Map of life expectancy at birth from Global Education Project.

Monday, February 21, 2005

The "A" word

Well, somebody besides Hillary needs to talk about it. It appears there is a movement underway among some Democrats to find a "moderate" stance on abortion, to look for common ground between "pro life" and "pro choice" constituencies.

Unfortunately, if you cast the conflict in those terms, as public discourse generally does, there isn't any common ground. If human life is somehow sacred, inviolable, or infinitely precious, and a fetus is human life, then a pregnant woman has no right to choose to destroy her fetus, any more than I can choose to rid the world of my obnoxious neighbor. To portray the issue as a conflict between a woman's right to autonomy and a human being's right not to be murdered leads to only one possible conclusion.

Politicians and even the most ardent advocates of the right to choose abortion seldom talk about the real issue here. A fetus is indisputably alive, just as an amoeba, a horse, or a tumor are alive; and it is indisputably a form of human life, in the sense that it can be assigned to the human species and only the human species. The question is whether it is morally, a person, entitled to the respect we accord persons. ("Person," in this case, is used in a specialized sense.) Persons gain respect because they are moral agents -- self-conscious, aware of themselves and their surroundings, capable of planning, choosing, and being morally responsible. We gain these properties gradually, not by virtue of possessing human DNA but by virtue of the development of our central nervous sytems and the accumulation of experience, knowledge, and connection with others.

Newborn infants cannot plan, choose, or be morally responsible, but they are at the beginning of awareness of self and the world and clearly they can form connections with others. Late term fetuses undoubtedly have some form of awareness but the earlier in pregnancy, the less they must have, and before they have a well developed frontal cortex they must have none. This is closely related to the moral controversies over maintaining the lives of severely brain damaged individuals, at the other end of life.
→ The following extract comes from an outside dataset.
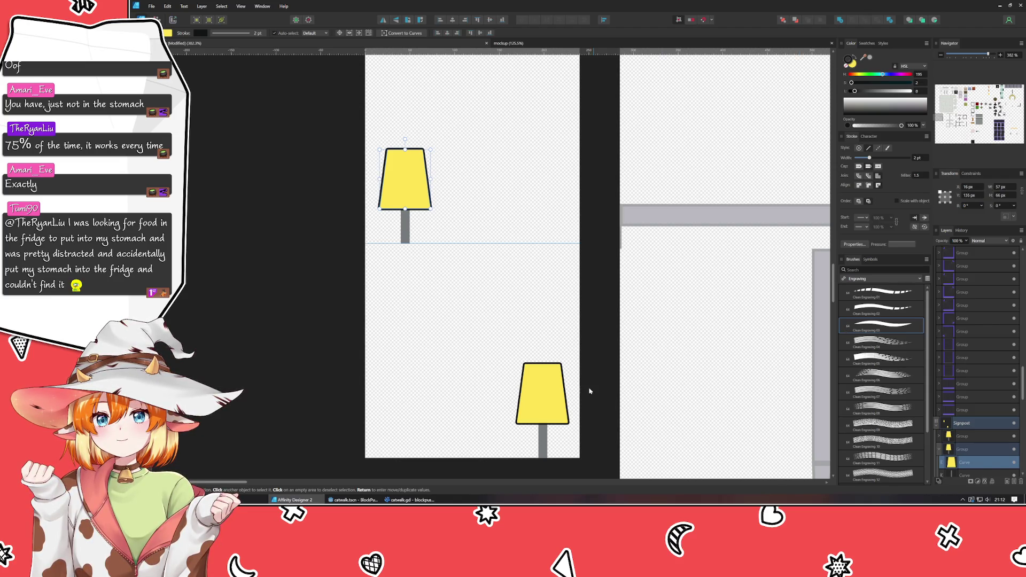
Step: Place the lower signpost at X 168 px, nudged 1 px left, with a 57 px width
{"action": "double_click", "coordinate": [545, 418]}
Is the "human life" of people who cannot communicate, act or perceive infinitely precious, or has their status as persons been so diminished -- as they lack autonomy, awareness, connection with others (except in a purely passive sense) or moral agency -- that it no longer makes sense to preserve their biological life?

It is important to remember that there is not one word anywhere in the Bible about abortion, Old Testament or New, although abortion, and for that matter infanticide, were common in the ancient world. The Catholic Church did not decide that abortion was a sin until the latter 19th Century, at a time when the major cultural issue was the economic, social and sexual liberation of women, not respect for human life -- of which the Church, historically, had very little indeed. It is apparent that many people in the "Right to Life" camp at least subconsciously hold doubts about the personhood of the fetus, as they support the right to abortion in case of rape. How is the moral status of the fetus affected by whether the mother consented to the act which created it? Obviously it isn't. This shows that their true moral concern is with sexual behavior, not life. Many of the same people also condemn contraception, and homosexuality, which is further evidence that the true issue for many people is whether sexuality can be separated from reproduction, not the value of human life.

But for the many people who are sincerely disturbed by the destruction of what they perceive as human life, I ask two questions:

From where does this value derive? Haveyou ever really thought about it?

And why are you not even more passionate about the 29,000 young children around the world, already born, who die every day from readily preventable causes -- a holocaust that exceeds the toll (if that's what is) of abortion in the United States by orders of magnitude?